Best Ball drafts have been growing in popularity year after year. It’s a way for people to save time from the daily grind of waiver pickups and setting lineups while still being able to play fantasy. It is also a way for us “draft junkies” to complete hundreds of drafts a season.
There are different forms of Best Ball drafts such as winner-take-all, top 2-3 payouts, and the recently popular double-ups — where if you come in the top-6 of your league you win an extra buy-in for the following season. While most people tend to draft every type of Best Ball the same way, there are ways you can get an advantage depending on which prize pool league you join. I will go over three types of Best Ball leagues and explain how you can gain an advantage in every kind of payout.
Winner Take All Leagues
First, let’s go over the most popular form of Best Ball league: winner-take-all. It is very popular for MFL10 and FFPC $35 leagues. As the name suggests, you must come in first place to win. In a league like this, you will need to be more aggressive. I try to avoid these leagues because if you aren’t first, you are last! You have to try and take any advantage you can, and you want to try to dominate 2-3 positions. I will go over some strategy for each position below.
While I normally like to wait at quarterback in a winner-take-all, I don’t mind grabbing an early rushing quarterback. If I’m going two quarterbacks, I love pairing a high rushing upside quarterback in the 6-8 range like Russell Wilson, Cam Newton, or Deshaun Watson. I like to pair these guys with a safer quarterback in the later rounds like Philip Rivers or Alex Smith.
In a winner-take-all, you also need to be aggressive at running back. If you do not have a good running back core, you will likely not come out on top. You want to have 2-3 featured backs in the first 5-6 rounds. When you fill out your roster at running back target mid-range PPR backs and high upside handcuffs toward the end of the draft. I tend to have 2-3 top-tier running backs in the first five rounds.

■ Tasks for this exercise:
a. In the records, give again the part that opens with the line containing "получите скидку до 25%" and runs through the end of the records, with "Диагностика" replaced by "Проверка" and nothing else changed. Leave the pictures out.
b. Continue the Best Ball draft strategy text from its last sentence.

■ Dataset records:
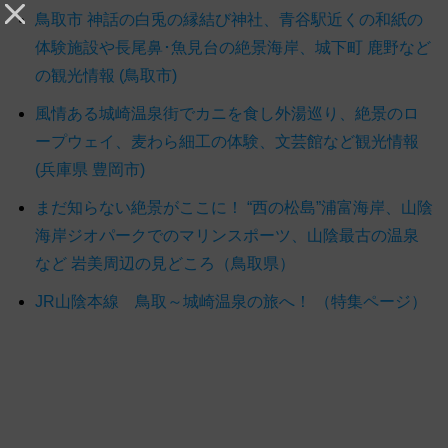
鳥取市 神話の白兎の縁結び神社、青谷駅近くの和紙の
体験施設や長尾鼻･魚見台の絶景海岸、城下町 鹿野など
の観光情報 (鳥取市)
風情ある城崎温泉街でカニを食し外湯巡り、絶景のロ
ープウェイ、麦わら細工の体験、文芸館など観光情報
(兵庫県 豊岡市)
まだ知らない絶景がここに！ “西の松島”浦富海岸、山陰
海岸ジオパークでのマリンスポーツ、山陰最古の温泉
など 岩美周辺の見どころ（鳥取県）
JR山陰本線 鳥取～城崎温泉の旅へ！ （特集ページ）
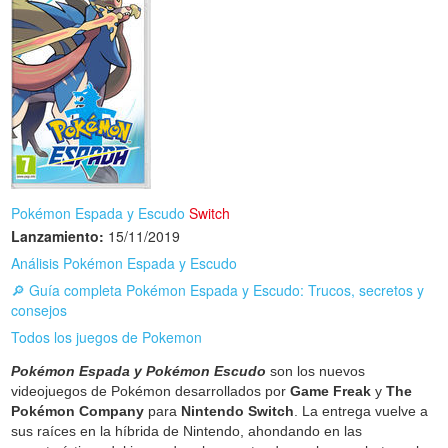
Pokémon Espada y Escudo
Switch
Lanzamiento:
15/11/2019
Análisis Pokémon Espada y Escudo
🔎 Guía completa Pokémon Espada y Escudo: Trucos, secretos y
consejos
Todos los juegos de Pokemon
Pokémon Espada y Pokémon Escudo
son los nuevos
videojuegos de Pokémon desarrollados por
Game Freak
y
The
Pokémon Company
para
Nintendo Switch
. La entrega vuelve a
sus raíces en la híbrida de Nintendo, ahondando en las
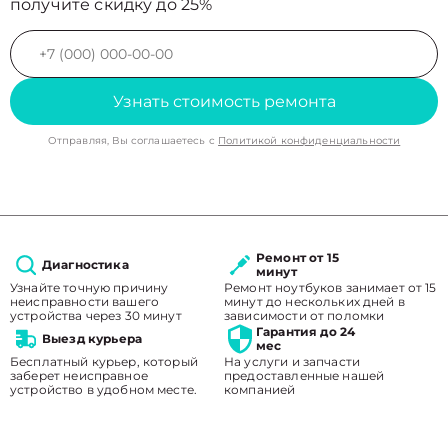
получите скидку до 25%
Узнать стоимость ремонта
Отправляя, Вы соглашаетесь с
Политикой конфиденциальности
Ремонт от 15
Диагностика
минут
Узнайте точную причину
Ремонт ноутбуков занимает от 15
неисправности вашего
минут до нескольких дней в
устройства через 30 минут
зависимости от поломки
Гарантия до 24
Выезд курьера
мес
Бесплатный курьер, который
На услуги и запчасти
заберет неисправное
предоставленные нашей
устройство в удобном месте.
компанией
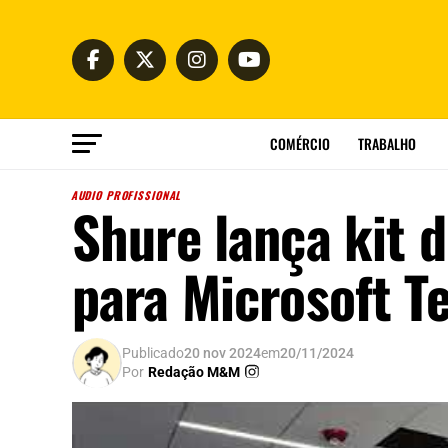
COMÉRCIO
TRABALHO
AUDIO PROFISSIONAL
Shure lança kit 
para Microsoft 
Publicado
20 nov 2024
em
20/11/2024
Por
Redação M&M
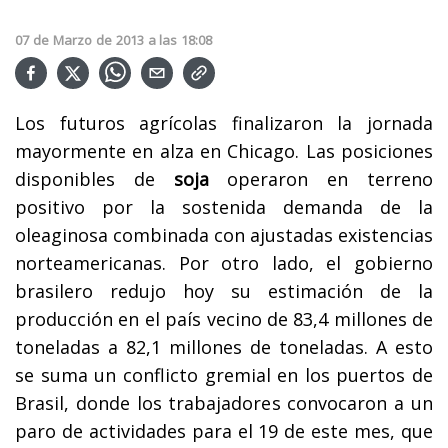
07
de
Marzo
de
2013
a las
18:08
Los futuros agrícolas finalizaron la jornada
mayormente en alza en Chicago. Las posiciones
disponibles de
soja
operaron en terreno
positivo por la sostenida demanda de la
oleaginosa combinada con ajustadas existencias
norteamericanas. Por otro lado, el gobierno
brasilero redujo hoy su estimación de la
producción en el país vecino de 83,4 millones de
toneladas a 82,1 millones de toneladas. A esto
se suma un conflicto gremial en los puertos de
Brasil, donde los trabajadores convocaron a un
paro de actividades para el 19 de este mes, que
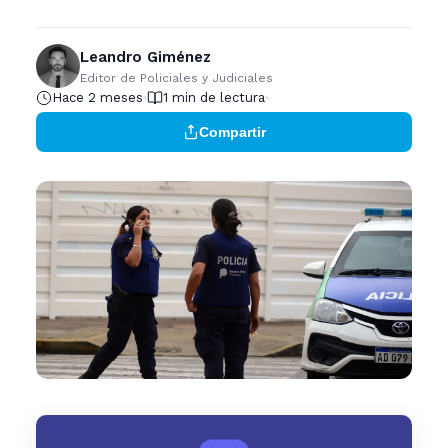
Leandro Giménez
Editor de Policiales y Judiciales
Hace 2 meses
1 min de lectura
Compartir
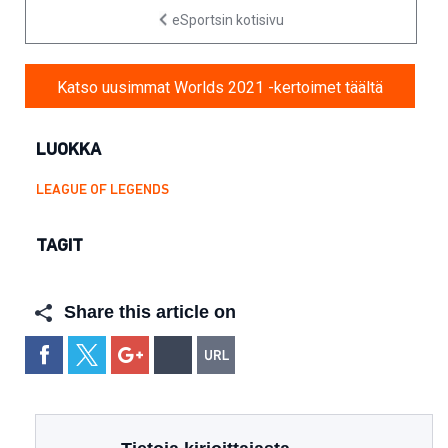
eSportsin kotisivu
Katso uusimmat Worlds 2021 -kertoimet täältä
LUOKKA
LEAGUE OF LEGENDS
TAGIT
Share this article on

■ List of answers:
a.
получите скидку до 25%
Узнать стоимость ремонта
Отправляя, Вы соглашаетесь с
Политикой конфиденциальности
Ремонт от 15
Проверка
минут
Узнайте точную причину
Ремонт ноутбуков занимает от 15
неисправности вашего
минут до нескольких дней в
устройства через 30 минут
зависимости от поломки
Гарантия до 24
Выезд курьера
мес
Бесплатный курьер, который
На услуги и запчасти
заберет неисправное
предоставленные нашей
устройство в удобном месте.
компанией
COMÉRCIO
TRABALHO
AUDIO PROFISSIONAL
Shure lança kit 
para Microsoft 
Publicado
20 nov 2024
em
20/11/2024
Por
Redação M&M
07
de
Marzo
de
2013
a las
18:08
Los futuros agrícolas finalizaron la jornada
mayormente en alza en Chicago. Las posiciones
disponibles de
soja
operaron en terreno
positivo por la sostenida demanda de la
oleaginosa combinada con ajustadas existencias
norteamericanas. Por otro lado, el gobierno
brasilero redujo hoy su estimación de la
producción en el país vecino de 83,4 millones de
toneladas a 82,1 millones de toneladas. A esto
se suma un conflicto gremial en los puertos de
Brasil, donde los trabajadores convocaron a un
paro de actividades para el 19 de este mes, que
Leandro Giménez
Editor de Policiales y Judiciales
Hace 2 meses
1 min de lectura
Compartir
eSportsin kotisivu
Katso uusimmat Worlds 2021 -kertoimet täältä
LUOKKA
LEAGUE OF LEGENDS
TAGIT
Share this article on

b.
The main reason I don’t do as many winner-take-all Best Ball drafts is because of the shift at wide receiver. I normally find a big advantage waiting at wide receiver for the safer high-floor wide receivers in the mid-rounds. When doing these drafts, you may skip over some of the safer players like Larry Fitzgerald or Demaryius Thomas for higher upside guys like Brandin Cooks or Sammy Watkins who will likely have several very big weeks! Winning these winner-take-all drafts takes some skill, but a lot of luck is involved. If you draft seven wide receivers, I would suggest drafting 1-3 safer players for a weekly floor and 4-6 upside guys.
I love grabbing a tight end from the tier of Travis Kelce, Zach Ertz, and Rob Gronkowski, which will give you a huge weekly advantage at tight end. Tight end, especially this year, seems to have a huge tier break early on in the rankings. These three guys will outscore some receivers and backs that get drafted in the first two rounds, especially in tight end premium leagues. You will have to give up significant draft capital for these guys, but it will increase your chances to win significantly. If I draft one of these guys, I am fine with only drafting two tight ends, but normally draft three in MFL10 and three or more in FFPC leagues, due to the premium scoring. If you do not secure a top 3 tight end, I would suggest drafting a minimum of three in any format.
These leagues are the most popular, and if you consider yourself a top-end drafter or have a big budget and want to draft a lot of Best Ball leagues, these are likely the leagues for you.
The newest form for Best Ball drafts is 50/50, which means if you place in the top-6 (top-5 on some sites), you win an extra buy-in the following year. This is a great way to balance out your budget. If you are new to Best Ball and plan on doing 10 leagues, my suggestion would be to have five in regular Best Ball and five 50/50. If you cash in one of the five BB leagues and three 50/50 leagues you walk away with a profit. If you follow my formula for 50/50 drafts, I believe you can cash in 80-90% of them. Think of the 50/50 leagues as cash games in DFS. You want the safe plays that will get you to the money line.
The great thing about 50/50 is at least 75% of people treat them just as they do regular Best Ball leagues. You will see people still draft very high upside/low floor players, rookies, and players without clear roles. When I approach 50/50 leagues, I go with the safest picks possible and don’t mind drafting quarterbacks like Aaron Rodgers early. You want to target guys you know will have a role, have a solid track record of producing, and a clear path to playing time.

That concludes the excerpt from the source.